Soll heißen: Das Klassenzimmer ist kein öffentlicher Raum, und deshalb ist es nicht strafbar, hier den Hitlergruß zu zeigen.

"Ich bin geschockt", schrieb der Lehrer auf Twitter, wo er das Schreiben der Behörde veröffentlichte. "Es wundert mich, dass die Staatsanwaltschaft das so sieht", sagt auch der Schulleiter Rüdiger Bauch im Gespräch mit VICE. "Wir sind ja eine öffentliche Einrichtung." Er selbst hatte den Lehrer dabei unterstützt, die Anzeige gegen den Schüler zu stellen. "So etwas wird hier in keinster Weise toleriert", sagt er. "Ich hätte auch nicht gedacht, dass die Staatsanwaltschaft das so hinnimmt."

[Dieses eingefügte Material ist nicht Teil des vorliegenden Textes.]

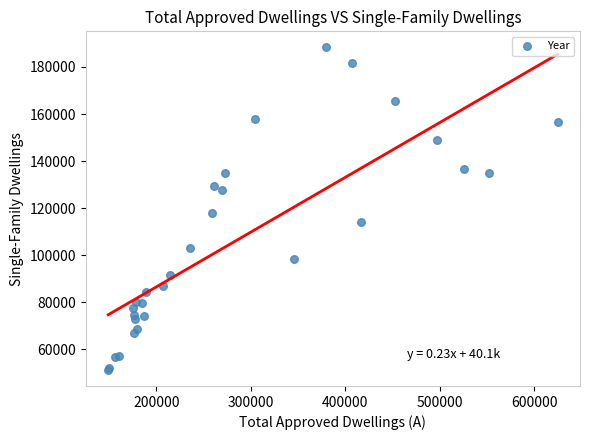

What Y value in the scatter plot is closest to 119792?

117734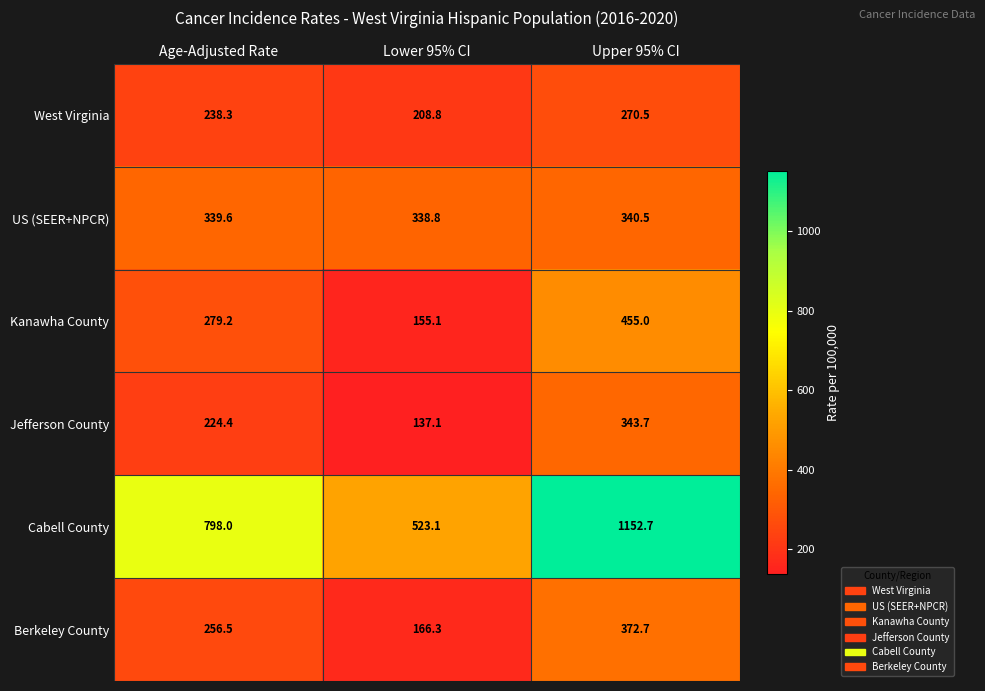

Reading left to right, extract all data points from this chart.

West Virginia: 238.3	208.8	270.5
US (SEER+NPCR): 339.6	338.8	340.5
Kanawha County: 279.2	155.1	455.0
Jefferson County: 224.4	137.1	343.7
Cabell County: 798.0	523.1	1152.7
Berkeley County: 256.5	166.3	372.7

Mit der Veröffentlichung hatte der Lehrer auf Twitter eine rege Diskussion angestoßen. Viele User zeigten wenig Verständnis für die Entscheidung, einzelne warfen der Staatsanwaltschaft vor, "auf dem rechten Auge blind" zu sein.

Nicht alle sehen das so. Ein Rechtsanwalt, der sich an der Diskussion beteiligte, erklärte zwar, dass die Entscheidung politisch und ethisch "großer Mist" sei – rechtlich allerdings "nicht angreifbar". Rein rechtlich gesehen gelten geschlossene Gruppen – wie zum Beispiel Schulklassen – nicht als öffentlicher Raum, erklärt der Anwalt Carsten Hoenig. "Wir haben die Vorschriften ja nicht gemacht", rechtfertigt sich auch ein Sprecher der Staatsanwaltschaft Halle gegenüber dem MDR. Tatsächlich gab es 2017 in Leipzig eine ähnliche Entscheidung.

Einige User kritisierten, die Anzeige sei ohnehin überzogen, das Ganze sollte lieber durch schulinterne Strafen geklärt werden. Das wird nun wohl auch passieren: Schulleiter Bauch erklärt, er werde "Maßnahmen" gegen den 19-Jährigen ergreifen.